Selected extract START
Two existing PHP SAST tools benchmark, Vulnerability Test Suite [10] and PHP Test Suite [11], are composed of many small test cases, which can only satisfy the statistical significance (A) and ground truth (B) among the three test case characteristics. However, in addition to lacking relevance (C), these test cases also suffer from insufficient control of experimental variables, which weakens the benchmarks’ ability to guide the assessment and improvement of tools’ performance. Listing 1 shows a test case inspired by PHP Vulnerability Test Suite. On line 4, user-controllable dangerous input is accepted through the $_GET variable, and the taint is passed to $array[1] and subsequently to $tainted on line 6. Afterwards, on line 9, $tainted is processed by the built-in function (in_array). Depending on the Boolean value returned by the function, the program determines whether to execute the if-branch or the else-branch. If the value of $tainted is not equal to safe1 or safe2, the program executes the if-branch. In this case, the value of $tainted remains unchanged and still carries the taint. Finally, on line 15, the taint is passed to the sink function(echo), resulting in an XSS vulnerability.

Listing 1. Example of a test case.

The state-of-the-art PHP SAST tool Tchecker [22] and RIPS [21] could not detect the vulnerability in this test case. Still, it is difficult to determine what factors caused their detection failure because there is more than one analysis challenge in this test case, such as the if-else branch on lines 9–12 requiring path-sensitive analysis capabilities, the semantic modeling of the built-in function in_array on line 9, and the analysis of taint propagation in reading and writing of $array elements.

In summary, we derive two key insights. First, the test cases in the existing PHP SAST tool benchmarks exhibit high evaluation entropy because multiple analytical challenges are mixed together, making it difficult to isolate the contribution of individual factors and limiting their ability to guide tool evaluation and improvement. Second, both benchmarks, based on small test cases and those built from real-world applications, cover only part of the information diversity needed for a comprehensive assessment, resulting in an incomplete entropy distribution across test cases.
Selected extract END
Data section START
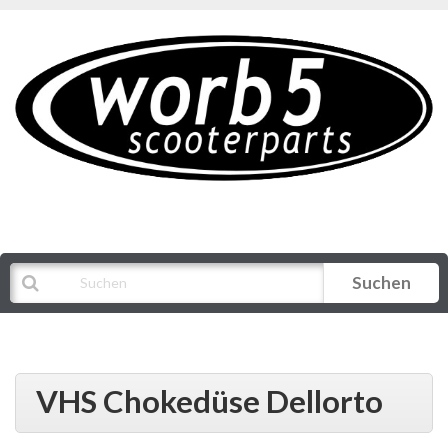
Suchen
Alle Kategorien
VHS Chokedüse Dellorto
Data section END
_Questions to answer_
[1] Decide whether each statement below agrees with the passage on PHP SAST benchmarks, answering yes or no and quoting the deciding words of the passage: (a) The two existing benchmarks satisfy the relevance characteristic. (b) In Listing 1, user input is accepted through the $_GET variable on line 4. (c) Tchecker and RIPS both detected the vulnerability in the test case.
[2] According to the passage on PHP SAST benchmarks, on which line of the test case is the taint passed to the sink function?
[3] Repeat word for word the part of the passage on PHP SAST benchmarks from "Listing 1. Example" up to and including "of $array elements.".

_Responses by task_
[1]
(a) No: "in addition to lacking relevance (C)"
(b) Yes: "On line 4, user-controllable dangerous input is accepted through the $_GET variable"
(c) No: "The state-of-the-art PHP SAST tool Tchecker [22] and RIPS [21] could not detect the vulnerability in this test case."

[2] Line 15.

[3]
Listing 1. Example of a test case.

The state-of-the-art PHP SAST tool Tchecker [22] and RIPS [21] could not detect the vulnerability in this test case. Still, it is difficult to determine what factors caused their detection failure because there is more than one analysis challenge in this test case, such as the if-else branch on lines 9–12 requiring path-sensitive analysis capabilities, the semantic modeling of the built-in function in_array on line 9, and the analysis of taint propagation in reading and writing of $array elements.